Put differently, in gemel, DAC looks like a growth cost sitting against an established fee machine. In pension, it looks more like a calculated bet on future revenues that still need to be earned.
Why The Auditor Focused On This Line
The external auditor did not make a vague point about judgment. It identified DAC impairment testing as a key audit matter and explained why: the balance is highly material, recoverability depends on assumptions about cancellations, expected returns on member savings, and future management fees, and the test is performed against nominal, undiscounted future fee cash flows.
The use of nominal, undiscounted cash flows matters. The asset is not tested against a present-value hurdle that penalizes time. It is tested against the aggregate amount of future management fees expected to accumulate over time. That shifts the real focus to persistence, member retention, fundraising pace, and fee erosion.
The auditor also says the audit work included testing methodology, assessing the reasonableness of key assumptions, using specialists, and reviewing whether the movement in the line, including additions and current amortization, was reasonable. That matters not because a failure was identified, but because it shows how much earnings quality depends on the assumptions underneath this line.
The conclusion is straightforward: the risk here is not as dramatic as a goodwill write-down, but it is also not as minor as a routine operating note.
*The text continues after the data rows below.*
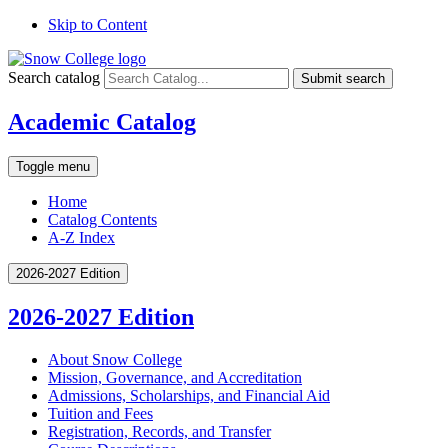
Skip to Content
Search catalog
Submit search
Academic Catalog
Toggle menu
Home
Catalog Contents
A-Z Index
2026-2027 Edition
2026-2027 Edition
About Snow College
Mission, Governance, and Accreditation
Admissions, Scholarships, and Financial Aid
Tuition and Fees
Registration, Records, and Transfer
It is a mechanism that can work well as long as growth continues and members stay, but it is also a mechanism that would need adjustment if retention, contributions, or fee levels weaken.
What Needs To Happen Next For DAC To Stop Distorting The Read
The right test for the next 2 to 4 quarters is not whether DAC is "high" or "low." That is too shallow. The real question is whether net growth in the line starts to converge downward relative to management-fee growth and operating cash flow.
There are three clear checkpoints:
- First: operating cash flow needs to start moving closer to net income, without relying on favorable working-capital moves.
- Second: pension fee income needs to keep growing fast enough for the segment's DAC balance to look lighter relative to its annual revenue base.
- Third: the pace of new DAC additions needs to stop running at the 2025 level, or the company needs to show that its acquisition machine is now converting more of that spend into current income rather than into continued capitalization.
If those things happen, DAC can increasingly be read as a growth investment moving toward maturity. If they do not, 2025 will look more and more like a year in which accounting moved ahead of cash.
Bottom Line
Mor Gemel Pensia's DAC balance is not a side number. It is the line that explains why NIS 70.5 million of net income turned into only NIS 27.9 million of operating cash flow, and why 2025 looks stronger in profit than in cash.
This is not an argument against using DAC. It is an argument against reading it superficially. As long as the company keeps growing, retaining members, and collecting fees over time, the asset may remain recoverable. But until that rolls into cash, a meaningful part of acquisition economics still lives as a forward accounting promise, not as money in hand today.